High-intensity workouts are popular for a reason: They work. So it’s not surprising that more and more CrossFit gyms—packed with shirtless men and kick-butt women tearing through intense workouts—are popping up every day. But what is it about this training style that makes it so effective? Or perhaps a better first question: How specifically is CrossFit different from other popular, challenging workouts? The answer’s not immediately obvious.
“It’s easy to confuse CrossFit-style workouts with traditional bootcamp classes,” says Erica Giovinazzo, Greatist Expert and CrossFit coach at Brick New York. “But while both incorporate some similar elements like Tabatas and bodyweight exercises, CrossFit also includes gymnastics moves and Olympic lifting. In fact, many WODs begin with a straight strength training portion where athletes work on back squats or clean and jerks before moving on to the conditioning part.” Another point of difference: In CrossFit every workout is tracked, making it easy to see if that front squat weight is a new personal best or if a specific WOD was completed faster than ever.

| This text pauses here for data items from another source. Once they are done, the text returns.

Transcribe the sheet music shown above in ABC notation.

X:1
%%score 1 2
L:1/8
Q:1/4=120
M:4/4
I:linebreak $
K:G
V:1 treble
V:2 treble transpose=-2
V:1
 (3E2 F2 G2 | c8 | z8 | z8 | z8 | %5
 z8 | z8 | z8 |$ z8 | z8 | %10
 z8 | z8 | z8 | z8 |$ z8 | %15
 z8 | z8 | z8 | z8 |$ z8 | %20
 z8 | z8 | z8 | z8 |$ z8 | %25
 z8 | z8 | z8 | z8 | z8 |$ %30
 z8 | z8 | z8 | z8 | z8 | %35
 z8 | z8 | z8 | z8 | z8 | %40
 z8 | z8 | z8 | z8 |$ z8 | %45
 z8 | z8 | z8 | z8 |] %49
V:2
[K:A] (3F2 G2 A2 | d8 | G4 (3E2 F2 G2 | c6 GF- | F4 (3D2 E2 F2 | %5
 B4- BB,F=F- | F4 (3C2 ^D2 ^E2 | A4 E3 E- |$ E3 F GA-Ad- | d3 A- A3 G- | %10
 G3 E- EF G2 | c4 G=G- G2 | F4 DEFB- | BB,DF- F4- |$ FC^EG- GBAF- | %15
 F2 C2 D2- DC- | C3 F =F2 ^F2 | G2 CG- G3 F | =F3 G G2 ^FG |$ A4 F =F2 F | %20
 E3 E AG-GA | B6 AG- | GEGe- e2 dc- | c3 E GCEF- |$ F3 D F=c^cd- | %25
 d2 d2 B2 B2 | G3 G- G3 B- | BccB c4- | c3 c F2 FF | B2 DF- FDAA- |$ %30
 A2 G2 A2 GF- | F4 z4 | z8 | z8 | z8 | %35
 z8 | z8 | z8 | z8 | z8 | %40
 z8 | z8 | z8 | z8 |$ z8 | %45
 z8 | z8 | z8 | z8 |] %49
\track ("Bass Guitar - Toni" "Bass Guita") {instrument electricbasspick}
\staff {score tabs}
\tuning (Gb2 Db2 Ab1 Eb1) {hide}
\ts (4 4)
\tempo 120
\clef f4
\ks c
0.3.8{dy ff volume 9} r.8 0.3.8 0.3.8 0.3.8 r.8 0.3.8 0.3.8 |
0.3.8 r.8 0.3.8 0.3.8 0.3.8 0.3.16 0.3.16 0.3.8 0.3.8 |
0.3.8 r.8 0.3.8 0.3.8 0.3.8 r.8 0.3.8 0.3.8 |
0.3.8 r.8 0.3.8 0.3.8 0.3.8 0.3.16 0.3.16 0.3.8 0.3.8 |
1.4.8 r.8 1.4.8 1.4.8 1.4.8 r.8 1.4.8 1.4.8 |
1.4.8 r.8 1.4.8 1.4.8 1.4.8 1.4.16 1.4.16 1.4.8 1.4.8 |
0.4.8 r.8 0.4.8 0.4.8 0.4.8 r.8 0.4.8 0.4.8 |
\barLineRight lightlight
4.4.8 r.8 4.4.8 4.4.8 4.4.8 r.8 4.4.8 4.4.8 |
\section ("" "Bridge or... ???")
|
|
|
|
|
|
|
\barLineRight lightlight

To understand those amazing results even better (and get them yourself), here’s a closer look at three key characteristics of CrossFit-style workouts:
They use functional moves. Think of movements done in normal life—carrying heavy bags of groceries, bending down and lifting up a piece of furniture, hoisting a heavy suitcase into an overhead bin. Those are the exact same motions done in CrossFit (Lifting up a sofa? That’s just a deadlift. And toting your groceries is the same thing as afarmer’s carry). “Instead of a move that targets one muscle, these make the entire body work together,” Giovinazzo says. “So the core is constantly engaged and multiple muscles get worked at once.”
They constantly vary from day to day. It’s called “workout of the day” for a reason: A CrossFit box never repeats a WOD from one day to the next. “Doing the same moves all the time will at some point stop producing results,” Giovinazzo says. Changing the routine keeps your muscles guessing and the improvements coming.
They incorporate high-intensity intervals. The entire workout may last an hour, but that includes a warm-up and the strength portion. The conditioning segment can be as short as 12 minutes. Why so quick?Because doing short bursts of high-intensity exercise is more effective at boosting V02 max (a measure of cardiovascular fitness) than doing the same amount of work at a lower intensity.